I’m still pretty young, but I can say with near certainty that one day around retirement age I will look back at my entire career - both restaurant related and not - and still consider opening a second location to be my biggest error.
Pizzamancer said exactly what I learned from the process… If you’re going to expand, you need to EXPAND. I wouldn’t expand again unless I had the cash in the bank (and the managers in the system) to do four locations. Two locations is no-mans land.
On the question of proximity, my second store was 5 miles from my first as the crow flies. I thought it was far enough. The day the place opened, sales at my first store dropped 25% and never fully recovered. It was somewhat of a franchise (long story) so it was partially offset by royalty. But not nearly enough.
The second location closed about a month ago. I’d put that moment of joy right up there with my children being born. And wouldn’t you know it, my 1st store sales have jumped about 20%.
Piper…good for you…I get it that is for sure! Plan a much needed vacation ASAP!
As for you Houston hang tough. The best piece of advice I got while trying to decide to close was…The heck with the cheese just let me out of the trap. LOL
We bought our second store 4 months after we opened our first and concentrated efforts on the areas of efficiency from day one. The potential for cost savings is real. As pointed out by others, so is the potential for multiplying problems. This is particularly true if your personal focus is too close to the small operational details which consume the hours and distract an owner from looking forward an appropriate distance to manage the business. Not the end of the world when you spend all your time in one place, but could lead to problems when you try to do it in more than one place at a time.

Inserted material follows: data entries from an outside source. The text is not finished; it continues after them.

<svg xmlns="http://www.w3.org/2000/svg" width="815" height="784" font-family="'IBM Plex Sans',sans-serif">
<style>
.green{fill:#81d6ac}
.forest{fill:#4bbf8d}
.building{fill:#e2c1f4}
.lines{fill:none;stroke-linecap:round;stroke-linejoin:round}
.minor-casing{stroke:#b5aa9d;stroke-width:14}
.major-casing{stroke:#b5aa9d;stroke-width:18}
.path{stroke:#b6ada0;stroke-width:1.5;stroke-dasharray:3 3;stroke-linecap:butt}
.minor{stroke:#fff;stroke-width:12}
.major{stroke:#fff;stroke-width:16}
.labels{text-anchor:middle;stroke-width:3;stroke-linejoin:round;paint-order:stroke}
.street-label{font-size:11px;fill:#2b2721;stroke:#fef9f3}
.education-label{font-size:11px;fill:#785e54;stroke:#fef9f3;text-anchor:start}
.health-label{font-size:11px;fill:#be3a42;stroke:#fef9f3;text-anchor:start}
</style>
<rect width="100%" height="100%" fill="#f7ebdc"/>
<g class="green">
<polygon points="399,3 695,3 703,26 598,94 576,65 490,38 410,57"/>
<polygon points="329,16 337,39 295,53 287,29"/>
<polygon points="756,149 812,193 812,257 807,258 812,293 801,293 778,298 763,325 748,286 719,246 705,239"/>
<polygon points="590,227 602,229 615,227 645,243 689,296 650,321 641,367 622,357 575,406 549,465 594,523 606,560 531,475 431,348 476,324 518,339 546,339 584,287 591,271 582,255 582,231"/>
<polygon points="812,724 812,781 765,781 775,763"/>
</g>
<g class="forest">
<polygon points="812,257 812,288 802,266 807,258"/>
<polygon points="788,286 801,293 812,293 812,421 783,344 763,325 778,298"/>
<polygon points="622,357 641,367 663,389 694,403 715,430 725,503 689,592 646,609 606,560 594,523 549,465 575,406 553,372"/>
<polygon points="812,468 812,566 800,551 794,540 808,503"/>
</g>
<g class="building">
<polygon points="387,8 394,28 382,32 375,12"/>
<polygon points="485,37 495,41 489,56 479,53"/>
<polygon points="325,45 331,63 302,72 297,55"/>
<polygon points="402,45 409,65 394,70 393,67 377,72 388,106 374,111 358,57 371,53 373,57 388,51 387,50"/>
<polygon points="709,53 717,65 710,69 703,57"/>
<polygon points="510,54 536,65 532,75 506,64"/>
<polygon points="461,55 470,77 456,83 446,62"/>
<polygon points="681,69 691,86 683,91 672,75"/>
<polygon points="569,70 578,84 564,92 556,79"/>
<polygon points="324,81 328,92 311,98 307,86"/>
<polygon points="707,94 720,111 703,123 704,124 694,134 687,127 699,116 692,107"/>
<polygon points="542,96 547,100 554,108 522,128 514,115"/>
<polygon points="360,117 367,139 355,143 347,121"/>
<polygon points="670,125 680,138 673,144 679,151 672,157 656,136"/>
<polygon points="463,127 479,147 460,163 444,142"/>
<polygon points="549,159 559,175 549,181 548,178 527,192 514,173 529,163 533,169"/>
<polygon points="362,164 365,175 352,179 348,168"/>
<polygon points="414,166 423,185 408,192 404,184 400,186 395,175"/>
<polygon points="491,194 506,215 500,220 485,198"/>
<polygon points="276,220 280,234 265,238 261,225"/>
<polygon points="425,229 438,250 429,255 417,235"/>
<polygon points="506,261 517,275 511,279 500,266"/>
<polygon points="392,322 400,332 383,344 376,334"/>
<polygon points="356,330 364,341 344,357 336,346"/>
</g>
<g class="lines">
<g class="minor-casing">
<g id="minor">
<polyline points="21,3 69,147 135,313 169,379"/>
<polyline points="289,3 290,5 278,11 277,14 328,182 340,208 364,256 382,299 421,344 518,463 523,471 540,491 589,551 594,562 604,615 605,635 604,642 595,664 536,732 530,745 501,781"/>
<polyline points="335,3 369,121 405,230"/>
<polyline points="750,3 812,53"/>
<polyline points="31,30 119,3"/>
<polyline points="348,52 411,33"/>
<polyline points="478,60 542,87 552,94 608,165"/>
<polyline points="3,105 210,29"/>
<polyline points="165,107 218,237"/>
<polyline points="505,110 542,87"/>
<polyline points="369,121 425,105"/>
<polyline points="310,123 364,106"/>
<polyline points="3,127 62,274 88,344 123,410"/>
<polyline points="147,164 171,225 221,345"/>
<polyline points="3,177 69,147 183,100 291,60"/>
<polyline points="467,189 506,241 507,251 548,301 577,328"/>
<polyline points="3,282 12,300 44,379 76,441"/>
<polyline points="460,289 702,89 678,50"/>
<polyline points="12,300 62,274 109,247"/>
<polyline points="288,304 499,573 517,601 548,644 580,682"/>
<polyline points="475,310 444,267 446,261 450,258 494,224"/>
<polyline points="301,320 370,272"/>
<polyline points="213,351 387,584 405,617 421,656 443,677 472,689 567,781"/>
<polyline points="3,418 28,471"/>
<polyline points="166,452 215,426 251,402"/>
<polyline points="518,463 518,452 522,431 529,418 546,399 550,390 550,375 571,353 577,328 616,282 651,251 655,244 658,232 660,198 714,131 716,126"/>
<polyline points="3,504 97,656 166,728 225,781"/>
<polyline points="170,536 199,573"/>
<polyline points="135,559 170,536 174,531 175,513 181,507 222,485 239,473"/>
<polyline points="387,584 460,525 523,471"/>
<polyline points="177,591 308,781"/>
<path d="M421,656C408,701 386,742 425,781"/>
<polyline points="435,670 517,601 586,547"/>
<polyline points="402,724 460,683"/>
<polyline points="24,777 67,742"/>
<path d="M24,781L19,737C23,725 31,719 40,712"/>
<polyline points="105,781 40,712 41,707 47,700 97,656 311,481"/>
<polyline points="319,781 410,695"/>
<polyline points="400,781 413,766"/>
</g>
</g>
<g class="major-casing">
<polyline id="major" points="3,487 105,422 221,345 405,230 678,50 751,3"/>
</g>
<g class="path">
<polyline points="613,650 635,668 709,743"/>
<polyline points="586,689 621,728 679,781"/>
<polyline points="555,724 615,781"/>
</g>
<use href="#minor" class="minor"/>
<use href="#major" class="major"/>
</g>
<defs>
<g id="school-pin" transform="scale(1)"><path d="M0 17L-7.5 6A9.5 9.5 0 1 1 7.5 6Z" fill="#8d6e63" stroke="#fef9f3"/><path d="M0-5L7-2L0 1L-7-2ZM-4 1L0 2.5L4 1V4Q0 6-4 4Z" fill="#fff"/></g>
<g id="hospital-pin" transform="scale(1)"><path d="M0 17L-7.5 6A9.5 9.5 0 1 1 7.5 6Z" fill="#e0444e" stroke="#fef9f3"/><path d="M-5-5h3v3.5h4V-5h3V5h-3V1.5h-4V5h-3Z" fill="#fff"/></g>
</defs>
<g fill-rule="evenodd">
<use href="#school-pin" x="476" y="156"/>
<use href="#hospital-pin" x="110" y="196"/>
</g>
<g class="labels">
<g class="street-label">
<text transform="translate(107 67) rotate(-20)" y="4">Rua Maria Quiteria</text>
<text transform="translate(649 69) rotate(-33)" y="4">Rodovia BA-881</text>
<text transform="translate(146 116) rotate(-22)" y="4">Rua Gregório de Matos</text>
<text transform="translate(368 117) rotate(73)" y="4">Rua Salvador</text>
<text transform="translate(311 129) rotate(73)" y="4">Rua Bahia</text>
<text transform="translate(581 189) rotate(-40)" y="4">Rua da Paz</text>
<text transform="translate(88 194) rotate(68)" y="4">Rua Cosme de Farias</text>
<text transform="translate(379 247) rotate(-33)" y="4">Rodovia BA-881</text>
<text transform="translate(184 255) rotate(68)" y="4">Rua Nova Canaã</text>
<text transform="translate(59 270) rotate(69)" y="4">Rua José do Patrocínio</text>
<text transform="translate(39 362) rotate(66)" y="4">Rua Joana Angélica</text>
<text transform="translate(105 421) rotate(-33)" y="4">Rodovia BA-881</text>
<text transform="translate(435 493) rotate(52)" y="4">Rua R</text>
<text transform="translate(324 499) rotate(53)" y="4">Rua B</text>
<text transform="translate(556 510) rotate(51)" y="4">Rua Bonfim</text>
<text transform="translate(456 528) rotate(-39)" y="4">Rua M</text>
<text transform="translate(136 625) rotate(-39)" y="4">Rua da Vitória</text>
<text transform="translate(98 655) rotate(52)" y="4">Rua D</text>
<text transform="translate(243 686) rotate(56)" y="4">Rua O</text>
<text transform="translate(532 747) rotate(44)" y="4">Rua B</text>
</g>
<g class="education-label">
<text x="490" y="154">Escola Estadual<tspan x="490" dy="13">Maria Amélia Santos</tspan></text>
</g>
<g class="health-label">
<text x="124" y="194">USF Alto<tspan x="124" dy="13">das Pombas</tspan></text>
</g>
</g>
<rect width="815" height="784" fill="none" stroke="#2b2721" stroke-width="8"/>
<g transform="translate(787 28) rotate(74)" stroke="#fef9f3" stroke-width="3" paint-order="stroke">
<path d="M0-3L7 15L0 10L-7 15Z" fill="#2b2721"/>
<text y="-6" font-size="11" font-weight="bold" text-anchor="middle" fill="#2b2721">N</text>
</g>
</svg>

I was trying to sell both places together but eventually took an offer for one to raise cash for an unrelated third business in 2008. If I could have that decision back I would undo it in a minute and go back to having the two stores.
If you decide to move forward, the way to sucess is available, but not operating as a single location owner typically does. Delegate some key responsibilities (and pay someone for taking them) to free up time to focus on realizing the benefits available to the new combined operation.

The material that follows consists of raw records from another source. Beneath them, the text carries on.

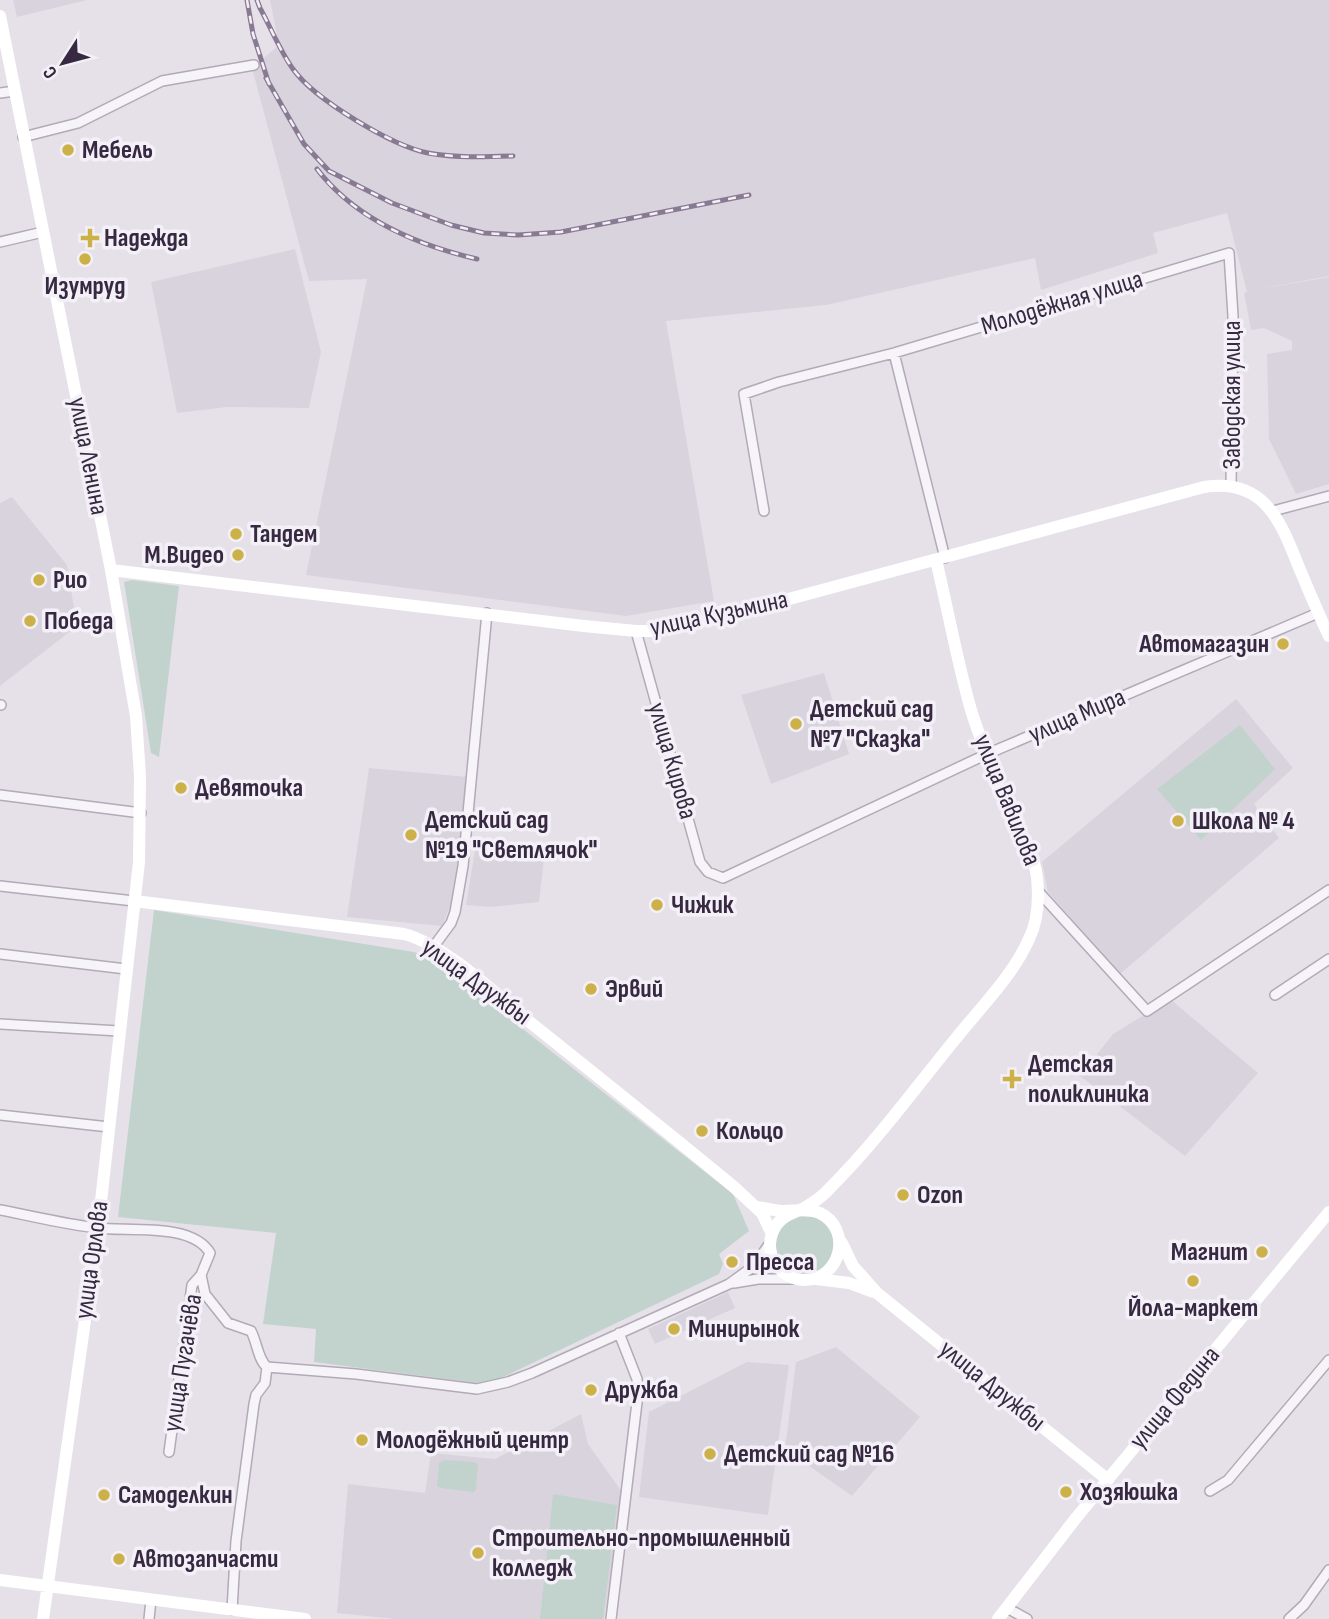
<svg xmlns="http://www.w3.org/2000/svg" width="1329" height="1619" viewBox="0 0 1329 1619" font-family="'Sofia Sans Condensed',sans-serif">
<style>
.built{fill:#d9d3de}
.green{fill:#c2d3ce}
.lines{fill:none;stroke-linecap:round;stroke-linejoin:round}
.street-casing{stroke:#b2aab7;stroke-width:12}
.street{stroke:#f6f4f8;stroke-width:9}
.secondary{stroke:#fff;stroke-width:12}
.rail-casing{stroke:#887a93;stroke-width:5}
.rail{stroke:#f4f0f7;stroke-width:2.5;stroke-dasharray:8;stroke-linecap:butt}
.poi-dot{fill:#ccb148;stroke:#f4f0f7;stroke-width:2.5}
.labels{text-anchor:middle;dominant-baseline:central;stroke-width:7;stroke-linejoin:round;paint-order:stroke}
.poi-label{font-size:26px;font-weight:bold;fill:#372941;stroke:#f4f0f7;text-anchor:start}
.street-label{font-size:26px;fill:#372941;stroke:#f4f0f7}
</style>
<rect width="100%" height="100%" fill="#e6e1e9"/>
<path class="built" d="M13,0H87L17,17Z
M270,0H1329V276L1265,288L1329,277V484L1296,494L1269,439L1267,354L1292,350V341L1264,328L1251,330L1244,293L1247,292L1227,213L1153,233L1158,253L1041,290L1035,258L826,305L666,321L714,601L626,616L306,575L367,279L309,281L252,68L279,45Z
M295,249L321,352L309,408L227,407L177,413L151,282Z
M12,497L67,565L77,626L0,686V503Z
M824,673L849,754L771,784L741,695Z
M1236,699L1293,768L1254,804L1279,838L1120,974L1048,892L1042,862Z
M369,768L468,777L456,892L442,926L347,917Z
M476,844L534,851L544,858L539,902L491,907L466,905Z
M1170,999L1258,1073L1185,1156L1080,1076L1113,1034Z
M728,1292L735,1308L655,1344L648,1329Z
M836,1347L920,1417L852,1496L785,1449L796,1362Z
M747,1362L789,1365L768,1515L639,1497L649,1412Z
M581,1414L588,1444L622,1492L604,1619H395L337,1613L348,1484L425,1493L431,1453L495,1459Z"/>
<path class="green" d="M132,580L179,586L159,757L151,753L124,582Z
M1240,725L1275,769L1201,840L1157,789Z
M154,910L414,952L434,959L733,1194L749,1231L719,1254L723,1264L719,1274L497,1380L478,1383L314,1362L316,1329L263,1324L276,1233L118,1217Z
M776 1245a29 29 0 1 1 58 0a29 29 0 1 1-58 0Z
M444,1460L474,1462L478,1464L476,1490L473,1492L440,1488L437,1486L439,1463Z
M553,1494L617,1505L603,1619H540Z"/>
<g class="lines">
<defs>
<path id="street" d="M0,93L15,91
M23,137L78,123L162,81L254,65
M0,242L43,232
M894,353L945,558
M764,511L744,394L779,382L894,353L1229,253L1233,316L1231,486
M1273,511L1329,496
M636,631L700,862L708,872L723,878L987,754L1318,613
M0,705H1
M0,795L141,813
M0,886L134,901
M1038,891L1147,1011L1329,890
M434,946L451,923L455,912L463,866L487,613
M0,954L126,969
M1275,995L1329,959
M0,1024L119,1031
M0,1115L109,1127
M0,1210C32,1216 64,1224 97,1228C127,1232 192,1222 210,1253L201,1275L205,1294L228,1323L251,1331C257,1342 258,1360 267,1367
M734,1283L758,1279H794
M267,1367L356,1374L477,1389L508,1382L532,1373L729,1284L754,1266L770,1243
M169,1452L192,1285L201,1275
M1210,1491L1228,1480L1329,1360
M1007,1608L1027,1619
M232,1610L236,1541L254,1404L256,1395L265,1383L267,1367
M149,1619L151,1600
M611,1619L638,1394L637,1379L619,1333
M1289,1619L1304,1605L1329,1570"/>
</defs>
<use href="#street" class="street-casing"/>
<use href="#street" class="street"/>
<path class="secondary" d="M0,16L111,570L136,716L140,776L139,862L98,1228L43,1619
M111,570L584,626L636,631H654L726,616L1204,487C1263,478 1280,519 1298,565C1308,589 1318,613 1329,636
M134,901L404,934C443,944 494,992 526,1019C596,1075 665,1130 734,1187L762,1213L772,1234
M757,1207C766,1208 775,1211 783,1211C796,1211 808,1208 820,1213C853,1229 841,1280 804,1280C780,1280 763,1253 773,1231C780,1215 793,1214 806,1207C816,1201 824,1195 831,1187C877,1141 916,1087 957,1037C982,1006 1013,975 1029,939C1038,921 1039,897 1037,877C1032,842 1006,812 995,780C988,756 978,733 971,710C957,661 948,610 936,560
M842,1243L853,1266L877,1293L1108,1480
M816,1279L849,1283L873,1292
M0,1580L305,1619
M998,1619L1076,1518L1329,1212"/>
<defs>
<path id="rail" d="M247,0L253,34L269,84
M257,0L260,8C271,28 280,51 293,69C314,99 392,146 428,153C456,158 484,157 513,156
M266,78L304,144L329,171L392,203L451,225L484,233L518,235L561,232L749,195
M317,169C356,220 417,245 477,259"/>
</defs>
<use href="#rail" class="rail-casing"/>
<use href="#rail" class="rail"/>
</g>
<g class="poi-dot">
<circle cx="68" cy="150" r="7"/>
<path d="M86.5 227.5h7v7h7v7h-7v7h-7v-7h-7v-7h7z"/>
<circle cx="85" cy="259" r="7"/>
<circle cx="236" cy="534" r="7"/>
<circle cx="238" cy="555" r="7"/>
<circle cx="39" cy="580" r="7"/>
<circle cx="30" cy="621" r="7"/>
<circle cx="1283" cy="644" r="7"/>
<circle cx="796" cy="724" r="7"/>
<circle cx="181" cy="788" r="7"/>
<circle cx="1178" cy="821" r="7"/>
<circle cx="411" cy="835" r="7"/>
<circle cx="657" cy="905" r="7"/>
<circle cx="591" cy="989" r="7"/>
<path d="M1008.5 1068.5h7v7h7v7h-7v7h-7v-7h-7v-7h7z"/>
<circle cx="702" cy="1131" r="7"/>
<circle cx="903" cy="1195" r="7"/>
<circle cx="1262" cy="1252" r="7"/>
<circle cx="732" cy="1262" r="7"/>
<circle cx="1193" cy="1281" r="7"/>
<circle cx="674" cy="1329" r="7"/>
<circle cx="591" cy="1390" r="7"/>
<circle cx="362" cy="1440" r="7"/>
<circle cx="710" cy="1454" r="7"/>
<circle cx="1066" cy="1492" r="7"/>
<circle cx="104" cy="1495" r="7"/>
<circle cx="478" cy="1553" r="7"/>
<circle cx="119" cy="1559" r="7"/>
</g>
<g class="labels">
<g class="poi-label">
<text x="82" y="150">Мебель</text>
<text x="104" y="238">Надежда</text>
<text x="85" y="286" text-anchor="middle">Изумруд</text>
<text x="250" y="534">Тандем</text>
<text x="224" y="555" text-anchor="end">М.Видео</text>
<text x="53" y="580">Рио</text>
<text x="44" y="621">Победа</text>
<text x="1269" y="644" text-anchor="end">Автомагазин</text>
<text x="810" y="709">Детский сад<tspan x="810" dy="30">№7 "Сказка"</tspan></text>
<text x="195" y="788">Девяточка</text>
<text x="425" y="820">Детский сад<tspan x="425" dy="30">№19 "Светлячок"</tspan></text>
<text x="1192" y="821">Школа № 4</text>
<text x="671" y="905">Чижик</text>
<text x="605" y="989">Эрвий</text>
<text x="1028" y="1064">Детская<tspan x="1028" dy="30">поликлиника</tspan></text>
<text x="716" y="1131">Кольцо</text>
<text x="917" y="1195">Ozon</text>
<text x="1248" y="1252" text-anchor="end">Магнит</text>
<text x="746" y="1262">Пресса</text>
<text x="1193" y="1308" text-anchor="middle">Йола-маркет</text>
<text x="688" y="1329">Минирынок</text>
<text x="605" y="1390">Дружба</text>
<text x="376" y="1440">Молодёжный центр</text>
<text x="724" y="1454">Детский сад №16</text>
<text x="1080" y="1492">Хозяюшка</text>
<text x="118" y="1495">Самоделкин</text>
<text x="492" y="1538">Строительно-промышленный<tspan x="492" dy="30">колледж</tspan></text>
<text x="133" y="1559">Автозапчасти</text>
</g>
<g class="street-label">
<text transform="translate(1062 303) rotate(-17)">Молодёжная улица</text>
<text transform="translate(1232 395) rotate(-90)">Заводская улица</text>
<text transform="translate(88 456) rotate(79)">улица Ленина</text>
<text transform="translate(719 614) rotate(-12)">улица Кузьмина</text>
<text transform="translate(1077 716) rotate(-23)">улица Мира</text>
<text transform="translate(672 761) rotate(74)">улица Кирова</text>
<text transform="translate(1007 800) rotate(68)">улица Вавилова</text>
<text transform="translate(476 982) rotate(36)">улица Дружбы</text>
<text transform="translate(92 1260) rotate(-82)">улица Орлова</text>
<text transform="translate(183 1363) rotate(-81)">улица Пугачёва</text>
<text transform="translate(992 1386) rotate(39)">улица Дружбы</text>
<text transform="translate(1175 1398) rotate(-50)">улица Федина</text>
</g>
</g>
<g transform="translate(63 63) rotate(234)" stroke="#f4f0f7" stroke-width="5" paint-order="stroke">
<path d="M0-5L12 26L0 18L-12 26Z" fill="#372941"/>
<text y="-10" font-size="19" font-weight="bold" text-anchor="middle" fill="#372941">С</text>
</g>
</svg>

Unfortunately I fall with everyone else on the board, when we sold our second store it was a blessing, I felt every moment I was being separated and pulled into different directions.
We saved on the same items that was mentioned but it came at a great sacrifice. I am not at all saying I would not entertain a second and third store but as a franchisee and collecting royalties.
Even someday having a commissary as well to stock the store.
But that is a WHOLE different ball of wax.